— Дочь Эмили, ей шесть лет. Сейчас она осталась с моей мамой в Саутгемптоне…
— Ты уехал… тебе легче вдали от дома?
— Это я пойму, когда вернусь.
— А когда ты собираешься вернуться?
— На следующей неделе. — Он допил свой виски и встал. — Принесу нам еще.
Она смотрела, как он подходит к бару, заказывает еще по одной порции, расплачивается, и пыталась понять, почему всем сразу безошибочно ясно, что он американец, хотя резинку не жует и не подстрижен ежиком. Может быть, его выдает телосложение: широкие плечи, узкие бедра, длинные ноги? А может быть, одежда? Начищенные мокасины, брюки из плащовки, рубашка от «Брукс Бразерс», синий свитер тонкой пушистой шерсти со скромным знаком фирмы «Ральф Лоран».
Она слышала, как он спросил бармена, есть ли орешки. Спросил вежливо, спокойно, и бармен нашел пакетик арахиса и высыпал в блюдце, и Вирджиния вспомнила, что Конрад никогда не повышает голоса и неизменно любезен со всеми, кто его обслуживает, будь то механик на заправочной станции, бармен, официант, таксист или швейцар. Старый негр-мусорщик, в чьи обязанности входило содержать в чистоте причал в Лиспорте, расцветал улыбкой при виде Конрада, потому что тот потрудился узнать его имя и при встрече всегда говорил: «Здравствуйте, Клемент».
Добрый, внимательный человек. Она попыталась представить себе его покойную жену, подумала, что у них, без сомнения, был счастливый брак, и возмутилась несправедливостью судьбы. Почему она всегда выбирает своей жертвой любящие пары и не желает карать тех, кто превращает в ад жизнь не только друг другу, но и всем окружающим.
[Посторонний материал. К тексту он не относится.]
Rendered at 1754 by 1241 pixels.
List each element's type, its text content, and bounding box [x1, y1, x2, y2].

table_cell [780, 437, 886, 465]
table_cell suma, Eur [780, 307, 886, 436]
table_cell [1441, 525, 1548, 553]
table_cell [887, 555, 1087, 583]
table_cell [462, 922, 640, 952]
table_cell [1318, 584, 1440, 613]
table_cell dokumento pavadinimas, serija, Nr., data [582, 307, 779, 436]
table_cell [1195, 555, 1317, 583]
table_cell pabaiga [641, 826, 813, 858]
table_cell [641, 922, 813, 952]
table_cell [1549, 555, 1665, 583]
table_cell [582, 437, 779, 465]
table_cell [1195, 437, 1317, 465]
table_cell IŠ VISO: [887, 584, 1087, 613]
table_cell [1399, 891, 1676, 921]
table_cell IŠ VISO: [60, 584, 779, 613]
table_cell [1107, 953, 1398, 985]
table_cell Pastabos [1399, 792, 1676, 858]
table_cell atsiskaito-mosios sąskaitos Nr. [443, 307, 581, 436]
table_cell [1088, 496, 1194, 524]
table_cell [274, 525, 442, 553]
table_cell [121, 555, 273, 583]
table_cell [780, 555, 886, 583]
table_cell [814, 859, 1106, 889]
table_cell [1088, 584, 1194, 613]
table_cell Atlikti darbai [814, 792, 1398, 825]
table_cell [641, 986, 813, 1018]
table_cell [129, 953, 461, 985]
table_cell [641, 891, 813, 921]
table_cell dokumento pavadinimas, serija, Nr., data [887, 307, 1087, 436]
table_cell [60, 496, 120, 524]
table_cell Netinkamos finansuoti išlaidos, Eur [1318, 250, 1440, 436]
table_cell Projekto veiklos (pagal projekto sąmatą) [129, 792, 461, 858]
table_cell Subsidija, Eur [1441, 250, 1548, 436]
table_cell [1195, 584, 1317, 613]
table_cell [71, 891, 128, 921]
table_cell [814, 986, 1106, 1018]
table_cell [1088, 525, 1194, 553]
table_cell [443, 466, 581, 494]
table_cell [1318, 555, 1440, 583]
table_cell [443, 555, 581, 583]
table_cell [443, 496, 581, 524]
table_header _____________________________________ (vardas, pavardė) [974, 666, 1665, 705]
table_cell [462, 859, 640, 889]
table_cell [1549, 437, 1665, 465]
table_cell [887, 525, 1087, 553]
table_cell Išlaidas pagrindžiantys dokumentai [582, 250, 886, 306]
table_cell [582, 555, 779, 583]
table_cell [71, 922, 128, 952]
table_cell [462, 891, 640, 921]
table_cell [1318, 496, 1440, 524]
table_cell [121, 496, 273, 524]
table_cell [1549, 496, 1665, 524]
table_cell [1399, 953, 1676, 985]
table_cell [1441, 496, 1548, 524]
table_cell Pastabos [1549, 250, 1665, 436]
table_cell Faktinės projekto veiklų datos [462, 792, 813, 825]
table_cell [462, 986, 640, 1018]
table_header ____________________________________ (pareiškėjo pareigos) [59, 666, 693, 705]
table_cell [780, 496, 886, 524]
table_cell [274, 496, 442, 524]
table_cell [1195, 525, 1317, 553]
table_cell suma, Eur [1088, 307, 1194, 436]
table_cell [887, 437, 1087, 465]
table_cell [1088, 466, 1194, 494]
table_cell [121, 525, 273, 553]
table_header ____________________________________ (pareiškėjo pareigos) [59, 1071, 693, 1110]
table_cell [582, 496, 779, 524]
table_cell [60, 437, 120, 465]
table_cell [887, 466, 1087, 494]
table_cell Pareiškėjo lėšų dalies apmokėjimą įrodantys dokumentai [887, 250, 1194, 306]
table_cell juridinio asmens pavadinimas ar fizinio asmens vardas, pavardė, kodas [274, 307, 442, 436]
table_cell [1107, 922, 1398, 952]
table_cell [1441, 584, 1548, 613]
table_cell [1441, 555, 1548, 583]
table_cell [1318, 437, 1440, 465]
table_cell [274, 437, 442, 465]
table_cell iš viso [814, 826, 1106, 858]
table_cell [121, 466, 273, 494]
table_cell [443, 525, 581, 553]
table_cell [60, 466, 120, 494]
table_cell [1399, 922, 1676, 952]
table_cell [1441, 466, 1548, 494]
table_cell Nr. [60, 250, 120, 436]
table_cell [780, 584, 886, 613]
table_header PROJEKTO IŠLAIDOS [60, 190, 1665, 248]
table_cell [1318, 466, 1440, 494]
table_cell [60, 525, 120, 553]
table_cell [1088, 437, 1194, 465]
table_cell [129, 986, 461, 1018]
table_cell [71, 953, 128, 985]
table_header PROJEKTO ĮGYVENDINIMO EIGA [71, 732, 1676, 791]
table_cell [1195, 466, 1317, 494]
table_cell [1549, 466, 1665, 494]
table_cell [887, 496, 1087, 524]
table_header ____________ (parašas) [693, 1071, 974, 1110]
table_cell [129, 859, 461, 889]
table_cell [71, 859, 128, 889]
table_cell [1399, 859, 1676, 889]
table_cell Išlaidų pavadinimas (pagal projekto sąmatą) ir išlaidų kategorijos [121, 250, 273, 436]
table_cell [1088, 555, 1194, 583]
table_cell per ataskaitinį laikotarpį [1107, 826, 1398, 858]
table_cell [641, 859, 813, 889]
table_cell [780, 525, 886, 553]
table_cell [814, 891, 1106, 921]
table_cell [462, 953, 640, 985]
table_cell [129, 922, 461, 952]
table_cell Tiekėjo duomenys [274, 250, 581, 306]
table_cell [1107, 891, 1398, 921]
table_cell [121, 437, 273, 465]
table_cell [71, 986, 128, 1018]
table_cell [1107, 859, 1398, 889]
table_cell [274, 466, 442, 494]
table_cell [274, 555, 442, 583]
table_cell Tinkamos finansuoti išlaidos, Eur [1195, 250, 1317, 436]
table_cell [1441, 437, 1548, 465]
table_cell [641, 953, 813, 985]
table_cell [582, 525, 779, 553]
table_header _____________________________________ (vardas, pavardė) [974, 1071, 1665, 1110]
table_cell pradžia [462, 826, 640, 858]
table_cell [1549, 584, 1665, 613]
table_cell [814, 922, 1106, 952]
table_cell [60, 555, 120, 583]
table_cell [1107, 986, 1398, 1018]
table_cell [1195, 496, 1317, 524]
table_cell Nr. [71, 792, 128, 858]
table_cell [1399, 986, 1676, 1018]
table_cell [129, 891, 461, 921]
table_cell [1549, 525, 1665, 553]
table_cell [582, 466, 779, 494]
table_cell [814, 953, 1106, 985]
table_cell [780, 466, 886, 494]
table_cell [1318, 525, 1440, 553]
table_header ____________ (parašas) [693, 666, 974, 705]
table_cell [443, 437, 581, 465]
Семь лет. Недолго они прожили вместе, но все же у него осталась дочь. Вирджиния подумала о Генри. Слава Богу, что у Конрада есть ребенок.
Он вернулся к столу, и она заставила себя улыбнуться. Виски в стаканах казался совсем темным.
— Я, вообще-то, не хотела больше пить, я за рулем, — сказала она.
— Далеко тебе ехать?
— Около двадцати миль.
— Не хочешь позвонить мужу?
— Его нет дома, он в Нью-Йорке. Работает в фирме «Сэнфорд Каббен». Тебе сорока на хвосте не приносила эту весточку?
— Приносила, теперь вспомнил. А что твоя семья?
— Если под семьей ты подразумеваешь детей, то семьи тоже нет дома. У меня один ребенок, сын, и я всего час назад рассталась с ним, бросила на съедение в привилегированную школу, где завтра у него начнется первый семестр. Вот какой кошмарный день я сегодня прожила, самый горький день во всей моей жизни. Потому-то я и заглянула сюда, надо было собраться с силами, чтобы ехать дальше. — Она сама слышала, как резко и жестко говорит.